--- start EXTRACT PROVIDED ---

Research on assessment in History using the outcomes-based approach in Africa reveals that educators were not familiar with how to assess learners, and that interventions would need to be made for learners to be assessed in a meaningful way (Kabombwe & Mulenga, 2019; Machila, Sompa, Muleya, & Pitsoe, 2018; Alabi, 2017; Warnich, Meyer & Van Eeden, 2014; Bertram, 2007; Au, 2009). Bertram (2008) argued that there were signs that learners were not being assessed on these historical knowledge and skills. These skills appeared to have been replaced by generic skills and comprehension, and thus, learners could not develop higher order skills. A candidate could pass the examination without attempting the optional source-based question which developed higher order skills (Kudakwashe, Jeriphanos & Tasara, 2012). In addition, Oppong (2019) also revealed that learners could not apply sourcing, contextualisation, and corroboration appropriately in History in Ghana. Therefore, it would be important to continue to analyse History assessment tasks to see if this trend continues or not.


Statement of the problem

Studies in Zambia indicate that most Zambian examinations were assessing low order skills and that educators did not know whether they used Bloom's taxonomy or not as they prepared examinations (Sichone, Chigunta, Kalungia, Nankonde & Banda (2020); Banda, Phiri & Nyirenda: 2020; Ngungu, 2016). Killen (2005) explained that thinking about these broad groupings of outcomes helps educators to see that different types of learning require different approaches to teaching and assessment. Since the Zambian education system is focused on developing the higher order skills, as prescribed by Bloom's taxonomy, where teaching, learning, and assessment should be aligned, it requires that the assessment be directed at the learners' ability to apply, analyse, synthesise, and evaluate. Olson (2003) argued that when an examination question is used to measure the achievement of curriculum standards, it is essential to evaluate and document both the relevance of the examination to the standards and the extent to which it represents those standards. It is on this basis that this study sought to analyse the level of Bloom's taxonomy in the Zambian History Senior Secondary School Examination papers.


Purpose of the Study

The main aim of the study was to investigate the level to which Bloom's taxonomy was applied in the preparation of Senior Secondary History Examinations in Zambia. The study was guided by the following research questions;

1. What was level of Bloom's taxonomy applied in the preparation of senior secondary school history examination papers using knowledge-based curriculum?

--- end EXTRACT PROVIDED ---
--- start SUPPLIED DATA ---

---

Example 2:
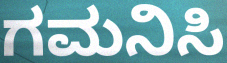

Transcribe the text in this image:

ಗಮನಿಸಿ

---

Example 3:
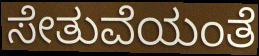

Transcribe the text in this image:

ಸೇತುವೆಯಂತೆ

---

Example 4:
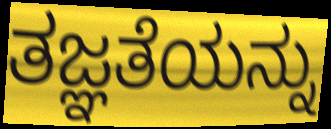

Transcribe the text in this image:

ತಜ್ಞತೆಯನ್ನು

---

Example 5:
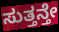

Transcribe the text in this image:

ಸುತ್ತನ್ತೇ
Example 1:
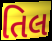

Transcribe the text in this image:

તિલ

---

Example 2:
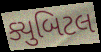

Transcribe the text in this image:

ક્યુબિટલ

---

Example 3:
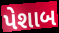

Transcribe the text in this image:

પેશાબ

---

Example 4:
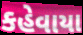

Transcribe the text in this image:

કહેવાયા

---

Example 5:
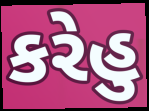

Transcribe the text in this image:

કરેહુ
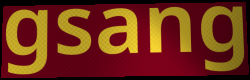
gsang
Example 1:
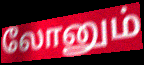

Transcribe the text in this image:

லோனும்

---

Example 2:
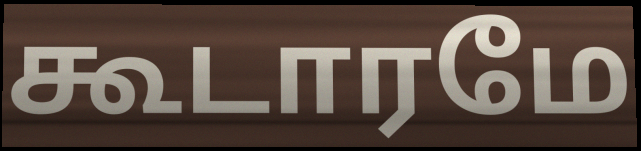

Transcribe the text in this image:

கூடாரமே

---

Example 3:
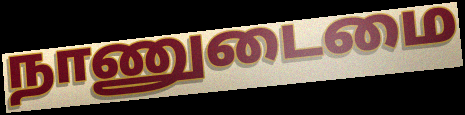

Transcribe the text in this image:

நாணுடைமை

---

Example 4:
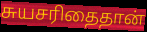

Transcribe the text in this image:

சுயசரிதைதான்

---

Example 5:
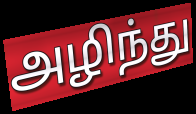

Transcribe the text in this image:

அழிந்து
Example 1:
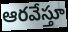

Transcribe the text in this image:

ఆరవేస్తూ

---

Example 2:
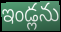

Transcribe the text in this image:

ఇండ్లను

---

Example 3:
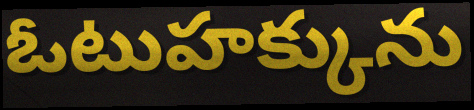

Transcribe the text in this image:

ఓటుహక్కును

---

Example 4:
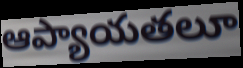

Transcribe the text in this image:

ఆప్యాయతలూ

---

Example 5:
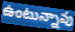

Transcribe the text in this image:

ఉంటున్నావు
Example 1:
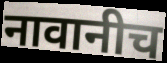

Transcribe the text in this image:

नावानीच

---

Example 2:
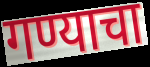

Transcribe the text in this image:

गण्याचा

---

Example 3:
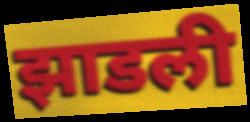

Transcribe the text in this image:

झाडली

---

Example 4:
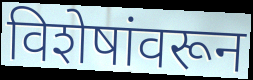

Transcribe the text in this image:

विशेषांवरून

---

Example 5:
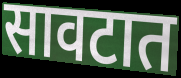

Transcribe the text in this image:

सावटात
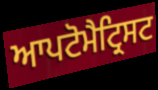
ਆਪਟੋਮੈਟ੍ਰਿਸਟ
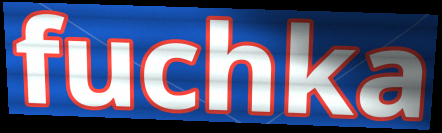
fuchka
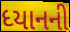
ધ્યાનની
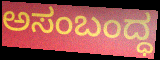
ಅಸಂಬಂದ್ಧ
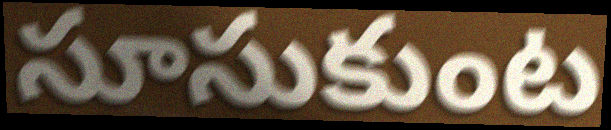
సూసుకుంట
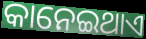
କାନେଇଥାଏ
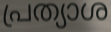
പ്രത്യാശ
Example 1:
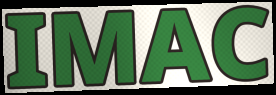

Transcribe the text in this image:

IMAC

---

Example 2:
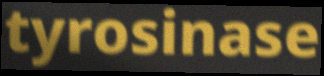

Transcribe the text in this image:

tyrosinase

--- end SUPPLIED DATA ---

GIVEN EXERCISE A:
Repeat the stretch of the excerpt on Bloom's taxonomy in Zambian History exams from "Purpose of the" through "using knowledge-based curriculum?".
GIVEN EXERCISE B:
According to the excerpt on Bloom's taxonomy in Zambian History exams, what could a candidate do, as reported by Kudakwashe, Jeriphanos & Tasara (2012)?
GIVEN EXERCISE C:
Write the next part of the excerpt on Bloom's taxonomy in Zambian History exams, picking up after its last line.
The records have no connection to the excerpt on Bloom's taxonomy in Zambian History exams.

RIGHT ANSWER A:
Purpose of the Study

The main aim of the study was to investigate the level to which Bloom's taxonomy was applied in the preparation of Senior Secondary History Examinations in Zambia. The study was guided by the following research questions;

1. What was level of Bloom's taxonomy applied in the preparation of senior secondary school history examination papers using knowledge-based curriculum?

RIGHT ANSWER B:
Pass the examination without attempting the optional source-based question that developed higher order skills.

RIGHT ANSWER C:
2. What was level of Bloom's taxonomy applied in the preparation of Senior Secondary School History Examination papers using the outcome-based curriculum?

3. What was the difference between the papers that were prepared using knowledge-based curriculum and an outcomes-based curriculum in terms of application for Bloom's taxonomy?



Qualitative content analysis was used as a research method. Specifically, the study employed the summative content analysis method which is an approach to qualitative content analysis. The content of the examination questions was interpreted through the systematic classification process of coding and identifying themes or patterns (Hsieh & Shannon, 2005). This qualitative content analysis went beyond merely counting words to examining content intensely for the purpose of classifying large amounts of text into an efficient number of categories that represent similar meanings (Weber, 1990). A coding scheme for classifying and evaluating the examination questions, using the revised Bloom's taxonomy, was developed. This research used a descriptive content analysis style that describes the occurrence of the coding categories of analysis precisely.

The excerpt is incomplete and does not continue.